## REQUEST A
Rewrite the stretch of the New Zealand travel post from "Hello all, for" through "on the estate....)", replacing "Fiji" with "Samoa".
## REQUEST B
Translate this sentence from the New Zealand travel post into Spanish: "It was here that our education as to being campers and using a campervan successfully began."

+++ EXERCISE TEXT

Cosmopolitans to mark our final night here.....
Hello all, for the last time from beautiful New Zealand. We are once again in Auckland city, where, for the thrid time last night we crashed and landed in transit. We have been here for a day of laundry and chores in order to organise ourselves to leave for Fiji tomorrow at ridiculous o clock - (otherwise known as 5 am).

The week that has been since I last wrote has been one of the best, if not the best I have had here in New Zealand, as Nic and I made our own way around the Northland by means of my new favourite mode of transport - a CAMPERVAN! (Mum and Dad, if you are struggling for ideas for what to buy me for Christmas, then why not go for a campervan?! - it'd look awesome on the estate....)

We picked up our rather modern looking X-plore more van last Wednesday in Auckland and the fun started instantly with getting it out of the city along roads we were totally unfamiliar with. Our map reading and navigational skills were put to the test during the week as we alternated between playing navigator and driver, exploring all that the top end of the North Island has to offer- which turns out to have been rather a lot.

The first of many jouneys took place from Auckland to a lovely little town and the best gateway to The Bay of Islands, namely Pihia. We pulled up by chance at a beautiful little campsite located beautifully next to a lake. It was here that our education as to being campers and using a campervan successfully began. I have never felt so compact in my whole life - never before have I eaten, slept, watched films and driven all in the same and indeed very small space. Clever little inventions, campervans. We admired the lake as we ate our pasta and enjoyed our beers before taking to our little bed for our first of many good nights of sleep in Lady Grey (yes, we named this vehicle too, she is a babe 😊

The next day consisted of a nice coffee in Pihia town centre before catching our Dolphin Explorer boat around the Bay of Islands. I can't recall huge amounts of detail or place names in the from the Bay Of Islands. Perhaps this is due to seeing such an immeasurable amount of stunning coast here, that it may have started rolling into one huge, on-going amount of coastline for me. Or perhaps my main memory of that trip heavily involves the amazing Bottlenose dolphins we saw, who totally stole the show for me. (More about these in a jiffy)..........

Apparently not at it's best due to previous rainfall, the water still shone a pretty shade of blue and the islands and greenery in the background once again made for pretty nice scenery. I guess I could see what people mean when they say that perhaps this area is slightly over-rated and does not stand out from the rest of teh scenery here. However it was great to go and make my own judgement, especially as doing so meant that from very up close we got to admire, photograph and become very excited by Bottlenose dolphins. As if my swim with Dusky Dolphins was not enough, this really put the cherry on the cake. They swam so very close to the boat, some of them under it and others jumping in and out of the water playfully, I am sure totally showing off - I would also show off if I could jump out of the water like that! They were amazing.
Our on deck encounter lasted for a good half and hour, watching these creatures come closer and closer to the boat in their pods and slowly vanishing, jumping high out of the water as they did so. BEAUTIFUL. Whenever I think of The Bay Of Islands, I will think of these dolphins we stood amazed by. If only it was ethical to buy them as pets (Can I pop a dolphin on that Christmas list too please Mum and Dad?!).

++++++
+++ MATERIAL SHOWN

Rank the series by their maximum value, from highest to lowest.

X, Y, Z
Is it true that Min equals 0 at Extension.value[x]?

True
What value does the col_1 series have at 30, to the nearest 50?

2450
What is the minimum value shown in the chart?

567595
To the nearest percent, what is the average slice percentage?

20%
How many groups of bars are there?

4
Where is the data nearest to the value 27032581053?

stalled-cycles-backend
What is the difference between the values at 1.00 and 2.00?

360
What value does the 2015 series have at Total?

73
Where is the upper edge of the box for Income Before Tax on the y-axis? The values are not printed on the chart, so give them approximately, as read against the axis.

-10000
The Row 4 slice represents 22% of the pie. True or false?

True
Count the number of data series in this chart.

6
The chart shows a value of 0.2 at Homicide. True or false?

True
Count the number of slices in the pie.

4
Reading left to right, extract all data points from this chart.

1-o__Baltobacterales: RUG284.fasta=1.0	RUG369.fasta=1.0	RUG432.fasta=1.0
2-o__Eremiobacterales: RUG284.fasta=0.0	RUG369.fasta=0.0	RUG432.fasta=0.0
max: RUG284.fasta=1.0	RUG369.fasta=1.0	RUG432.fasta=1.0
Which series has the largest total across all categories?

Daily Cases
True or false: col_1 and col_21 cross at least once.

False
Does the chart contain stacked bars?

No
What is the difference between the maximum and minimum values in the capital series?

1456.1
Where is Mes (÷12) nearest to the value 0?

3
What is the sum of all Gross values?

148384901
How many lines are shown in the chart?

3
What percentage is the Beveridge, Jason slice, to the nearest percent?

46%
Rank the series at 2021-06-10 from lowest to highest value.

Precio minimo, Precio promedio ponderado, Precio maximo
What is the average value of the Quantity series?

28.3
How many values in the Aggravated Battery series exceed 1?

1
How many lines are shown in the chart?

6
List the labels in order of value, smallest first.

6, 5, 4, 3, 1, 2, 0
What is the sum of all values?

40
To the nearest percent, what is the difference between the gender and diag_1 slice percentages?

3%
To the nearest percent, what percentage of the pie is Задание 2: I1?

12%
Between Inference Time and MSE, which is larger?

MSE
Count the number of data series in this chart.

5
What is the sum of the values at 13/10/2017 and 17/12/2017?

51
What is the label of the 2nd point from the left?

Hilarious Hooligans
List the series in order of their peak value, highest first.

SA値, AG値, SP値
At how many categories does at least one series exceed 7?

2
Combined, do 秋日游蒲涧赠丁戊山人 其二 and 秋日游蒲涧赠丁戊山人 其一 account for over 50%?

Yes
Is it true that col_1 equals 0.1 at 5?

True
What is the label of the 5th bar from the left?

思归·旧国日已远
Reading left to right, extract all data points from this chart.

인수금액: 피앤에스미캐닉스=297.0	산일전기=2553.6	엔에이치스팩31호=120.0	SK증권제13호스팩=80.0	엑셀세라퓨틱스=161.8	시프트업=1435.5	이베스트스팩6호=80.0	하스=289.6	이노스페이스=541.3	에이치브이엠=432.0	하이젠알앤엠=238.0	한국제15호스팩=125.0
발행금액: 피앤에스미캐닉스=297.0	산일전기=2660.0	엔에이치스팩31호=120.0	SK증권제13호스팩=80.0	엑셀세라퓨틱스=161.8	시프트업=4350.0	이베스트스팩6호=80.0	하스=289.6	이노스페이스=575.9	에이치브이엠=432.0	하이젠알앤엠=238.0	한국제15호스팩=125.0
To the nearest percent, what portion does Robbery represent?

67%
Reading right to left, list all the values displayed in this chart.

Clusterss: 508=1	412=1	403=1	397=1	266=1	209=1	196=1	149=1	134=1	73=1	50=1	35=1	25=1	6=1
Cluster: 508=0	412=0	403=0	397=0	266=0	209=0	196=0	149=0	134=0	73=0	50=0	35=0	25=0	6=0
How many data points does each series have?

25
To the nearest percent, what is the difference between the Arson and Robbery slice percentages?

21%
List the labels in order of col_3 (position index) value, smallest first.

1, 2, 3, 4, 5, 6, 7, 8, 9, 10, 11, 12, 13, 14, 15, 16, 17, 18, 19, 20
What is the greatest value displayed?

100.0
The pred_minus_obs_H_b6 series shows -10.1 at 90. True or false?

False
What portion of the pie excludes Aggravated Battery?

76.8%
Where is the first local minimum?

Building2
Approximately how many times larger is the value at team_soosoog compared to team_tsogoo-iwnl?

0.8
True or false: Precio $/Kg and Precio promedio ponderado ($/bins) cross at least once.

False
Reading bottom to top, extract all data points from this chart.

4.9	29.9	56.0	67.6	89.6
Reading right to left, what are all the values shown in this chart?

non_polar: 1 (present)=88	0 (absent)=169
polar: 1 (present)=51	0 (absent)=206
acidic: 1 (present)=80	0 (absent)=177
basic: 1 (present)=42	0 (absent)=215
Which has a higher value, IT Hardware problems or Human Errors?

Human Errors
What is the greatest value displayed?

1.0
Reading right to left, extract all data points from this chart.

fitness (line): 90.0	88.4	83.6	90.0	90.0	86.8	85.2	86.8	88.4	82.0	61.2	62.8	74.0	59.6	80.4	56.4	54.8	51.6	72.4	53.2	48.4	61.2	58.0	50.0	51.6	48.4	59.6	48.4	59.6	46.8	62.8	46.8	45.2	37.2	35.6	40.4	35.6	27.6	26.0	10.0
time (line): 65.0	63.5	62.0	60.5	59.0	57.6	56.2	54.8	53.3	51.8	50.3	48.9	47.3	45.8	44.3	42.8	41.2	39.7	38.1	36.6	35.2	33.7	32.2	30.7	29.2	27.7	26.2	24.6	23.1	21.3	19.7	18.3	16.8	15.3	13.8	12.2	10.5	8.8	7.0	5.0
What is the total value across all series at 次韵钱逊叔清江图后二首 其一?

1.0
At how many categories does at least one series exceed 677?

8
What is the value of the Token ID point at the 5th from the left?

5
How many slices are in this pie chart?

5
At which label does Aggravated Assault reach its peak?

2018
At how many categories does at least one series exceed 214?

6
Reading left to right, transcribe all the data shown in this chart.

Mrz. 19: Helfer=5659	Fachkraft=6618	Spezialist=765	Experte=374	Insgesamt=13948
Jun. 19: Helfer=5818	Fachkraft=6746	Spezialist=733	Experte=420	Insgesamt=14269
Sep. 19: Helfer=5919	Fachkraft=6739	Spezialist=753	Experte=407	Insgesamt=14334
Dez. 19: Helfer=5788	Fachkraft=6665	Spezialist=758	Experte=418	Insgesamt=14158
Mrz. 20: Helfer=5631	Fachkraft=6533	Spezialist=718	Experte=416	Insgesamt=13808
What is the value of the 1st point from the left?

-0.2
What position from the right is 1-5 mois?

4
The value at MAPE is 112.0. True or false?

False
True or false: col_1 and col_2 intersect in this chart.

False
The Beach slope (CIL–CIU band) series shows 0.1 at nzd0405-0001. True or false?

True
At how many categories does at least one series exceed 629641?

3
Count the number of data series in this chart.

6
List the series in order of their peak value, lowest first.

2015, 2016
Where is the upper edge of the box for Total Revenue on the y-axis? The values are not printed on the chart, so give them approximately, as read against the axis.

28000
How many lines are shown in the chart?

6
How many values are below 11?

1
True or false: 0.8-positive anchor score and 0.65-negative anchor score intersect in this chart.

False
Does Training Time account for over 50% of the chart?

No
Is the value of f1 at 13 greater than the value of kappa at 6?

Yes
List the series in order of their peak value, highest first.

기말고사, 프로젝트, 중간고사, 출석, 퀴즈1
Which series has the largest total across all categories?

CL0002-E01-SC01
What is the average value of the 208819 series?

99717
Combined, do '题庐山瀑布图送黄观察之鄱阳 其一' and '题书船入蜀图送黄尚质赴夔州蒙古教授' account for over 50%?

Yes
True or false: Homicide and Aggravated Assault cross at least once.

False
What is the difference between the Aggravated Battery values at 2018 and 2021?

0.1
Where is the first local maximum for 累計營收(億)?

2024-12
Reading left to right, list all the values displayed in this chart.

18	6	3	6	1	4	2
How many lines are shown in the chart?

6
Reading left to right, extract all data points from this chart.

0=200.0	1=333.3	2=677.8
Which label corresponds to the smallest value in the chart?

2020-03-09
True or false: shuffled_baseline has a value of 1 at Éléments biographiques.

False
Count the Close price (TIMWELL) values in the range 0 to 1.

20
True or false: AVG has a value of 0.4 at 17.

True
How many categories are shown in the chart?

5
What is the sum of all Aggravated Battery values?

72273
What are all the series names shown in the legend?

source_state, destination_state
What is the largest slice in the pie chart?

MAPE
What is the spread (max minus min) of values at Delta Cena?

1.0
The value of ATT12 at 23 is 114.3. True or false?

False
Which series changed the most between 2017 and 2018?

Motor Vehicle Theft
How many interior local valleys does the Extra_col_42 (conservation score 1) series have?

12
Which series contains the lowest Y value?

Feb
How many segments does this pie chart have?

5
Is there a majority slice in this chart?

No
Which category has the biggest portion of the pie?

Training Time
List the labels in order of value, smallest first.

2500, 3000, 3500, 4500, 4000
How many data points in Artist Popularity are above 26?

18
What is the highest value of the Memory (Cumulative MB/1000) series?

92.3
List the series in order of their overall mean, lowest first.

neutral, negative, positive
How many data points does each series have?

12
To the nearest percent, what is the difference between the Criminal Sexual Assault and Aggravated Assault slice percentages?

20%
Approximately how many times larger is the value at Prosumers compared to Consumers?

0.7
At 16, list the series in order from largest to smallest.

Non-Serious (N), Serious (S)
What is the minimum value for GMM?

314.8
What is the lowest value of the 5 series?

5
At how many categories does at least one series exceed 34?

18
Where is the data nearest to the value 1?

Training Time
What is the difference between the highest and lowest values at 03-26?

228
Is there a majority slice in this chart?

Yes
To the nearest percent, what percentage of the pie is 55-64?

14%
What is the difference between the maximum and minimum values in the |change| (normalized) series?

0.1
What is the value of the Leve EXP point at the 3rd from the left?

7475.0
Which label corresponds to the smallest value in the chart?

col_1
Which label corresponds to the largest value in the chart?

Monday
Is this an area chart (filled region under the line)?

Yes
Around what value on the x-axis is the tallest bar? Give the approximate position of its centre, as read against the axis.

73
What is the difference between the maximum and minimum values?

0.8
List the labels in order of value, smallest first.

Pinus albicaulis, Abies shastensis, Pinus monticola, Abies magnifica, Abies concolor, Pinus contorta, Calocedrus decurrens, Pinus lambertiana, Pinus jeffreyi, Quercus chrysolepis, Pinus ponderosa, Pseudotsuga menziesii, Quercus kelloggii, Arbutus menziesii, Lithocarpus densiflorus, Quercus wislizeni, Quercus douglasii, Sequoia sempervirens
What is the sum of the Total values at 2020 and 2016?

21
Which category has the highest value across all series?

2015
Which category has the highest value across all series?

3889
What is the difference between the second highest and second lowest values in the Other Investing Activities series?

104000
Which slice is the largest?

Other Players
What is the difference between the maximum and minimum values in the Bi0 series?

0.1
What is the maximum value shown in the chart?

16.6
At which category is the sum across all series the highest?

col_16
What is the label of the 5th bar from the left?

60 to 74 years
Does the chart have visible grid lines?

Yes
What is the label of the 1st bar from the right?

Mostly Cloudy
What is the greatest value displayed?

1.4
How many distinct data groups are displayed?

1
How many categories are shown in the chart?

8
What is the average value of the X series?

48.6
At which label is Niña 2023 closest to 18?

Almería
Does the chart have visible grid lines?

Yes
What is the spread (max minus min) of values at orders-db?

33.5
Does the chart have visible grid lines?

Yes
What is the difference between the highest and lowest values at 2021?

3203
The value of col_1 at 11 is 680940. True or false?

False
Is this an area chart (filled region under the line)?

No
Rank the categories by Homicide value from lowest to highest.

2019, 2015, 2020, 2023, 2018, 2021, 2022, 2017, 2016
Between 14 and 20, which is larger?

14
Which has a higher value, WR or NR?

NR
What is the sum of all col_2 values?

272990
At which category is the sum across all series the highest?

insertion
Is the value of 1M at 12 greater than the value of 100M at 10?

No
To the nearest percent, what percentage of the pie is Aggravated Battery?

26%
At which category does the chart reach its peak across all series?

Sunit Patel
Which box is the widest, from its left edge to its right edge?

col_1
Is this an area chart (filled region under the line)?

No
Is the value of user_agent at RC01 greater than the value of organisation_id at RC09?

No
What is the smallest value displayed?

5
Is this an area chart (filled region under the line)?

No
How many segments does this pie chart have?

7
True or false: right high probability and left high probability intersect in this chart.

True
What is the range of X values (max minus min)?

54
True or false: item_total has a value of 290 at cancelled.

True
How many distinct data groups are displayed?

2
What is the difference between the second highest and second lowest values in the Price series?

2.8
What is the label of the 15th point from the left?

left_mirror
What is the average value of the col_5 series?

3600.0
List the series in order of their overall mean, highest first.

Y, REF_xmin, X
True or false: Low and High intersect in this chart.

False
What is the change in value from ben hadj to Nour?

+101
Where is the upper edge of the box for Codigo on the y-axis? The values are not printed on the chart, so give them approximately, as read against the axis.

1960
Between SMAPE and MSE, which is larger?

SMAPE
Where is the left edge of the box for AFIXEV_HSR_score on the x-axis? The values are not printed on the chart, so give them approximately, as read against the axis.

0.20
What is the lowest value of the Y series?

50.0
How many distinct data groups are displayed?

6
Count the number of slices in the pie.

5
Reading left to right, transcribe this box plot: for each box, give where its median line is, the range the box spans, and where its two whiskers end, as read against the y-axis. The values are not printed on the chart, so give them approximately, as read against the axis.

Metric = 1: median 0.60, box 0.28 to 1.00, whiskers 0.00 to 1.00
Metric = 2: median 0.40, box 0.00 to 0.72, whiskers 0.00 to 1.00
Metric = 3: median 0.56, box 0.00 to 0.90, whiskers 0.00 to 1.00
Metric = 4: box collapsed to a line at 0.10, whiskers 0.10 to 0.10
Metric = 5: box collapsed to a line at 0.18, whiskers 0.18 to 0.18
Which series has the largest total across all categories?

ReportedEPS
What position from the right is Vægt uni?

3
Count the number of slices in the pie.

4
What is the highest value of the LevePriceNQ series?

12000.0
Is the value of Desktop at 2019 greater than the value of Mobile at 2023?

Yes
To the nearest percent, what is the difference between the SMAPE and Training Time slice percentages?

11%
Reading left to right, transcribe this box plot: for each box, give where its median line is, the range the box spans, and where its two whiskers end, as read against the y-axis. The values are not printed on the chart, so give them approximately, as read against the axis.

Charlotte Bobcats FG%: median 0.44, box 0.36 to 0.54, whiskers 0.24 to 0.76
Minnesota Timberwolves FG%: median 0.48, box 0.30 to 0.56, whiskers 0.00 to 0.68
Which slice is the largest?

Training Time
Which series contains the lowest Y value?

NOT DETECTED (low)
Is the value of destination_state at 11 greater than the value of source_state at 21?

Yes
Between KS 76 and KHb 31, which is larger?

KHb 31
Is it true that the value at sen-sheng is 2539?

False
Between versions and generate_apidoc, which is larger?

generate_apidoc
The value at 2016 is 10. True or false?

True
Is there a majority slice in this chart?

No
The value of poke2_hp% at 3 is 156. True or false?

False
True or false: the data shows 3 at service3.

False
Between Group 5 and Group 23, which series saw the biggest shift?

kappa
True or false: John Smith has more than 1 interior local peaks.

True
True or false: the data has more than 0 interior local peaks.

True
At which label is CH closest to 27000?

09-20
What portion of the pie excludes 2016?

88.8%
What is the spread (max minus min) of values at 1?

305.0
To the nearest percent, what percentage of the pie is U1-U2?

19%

++++++

## WRITTEN ANSWER A
Hello all, for the last time from beautiful New Zealand. We are once again in Auckland city, where, for the thrid time last night we crashed and landed in transit. We have been here for a day of laundry and chores in order to organise ourselves to leave for Samoa tomorrow at ridiculous o clock - (otherwise known as 5 am).

The week that has been since I last wrote has been one of the best, if not the best I have had here in New Zealand, as Nic and I made our own way around the Northland by means of my new favourite mode of transport - a CAMPERVAN! (Mum and Dad, if you are struggling for ideas for what to buy me for Christmas, then why not go for a campervan?! - it'd look awesome on the estate....)

## WRITTEN ANSWER B
Fue aquí donde comenzó nuestra formación para ser campistas y usar una autocaravana con éxito.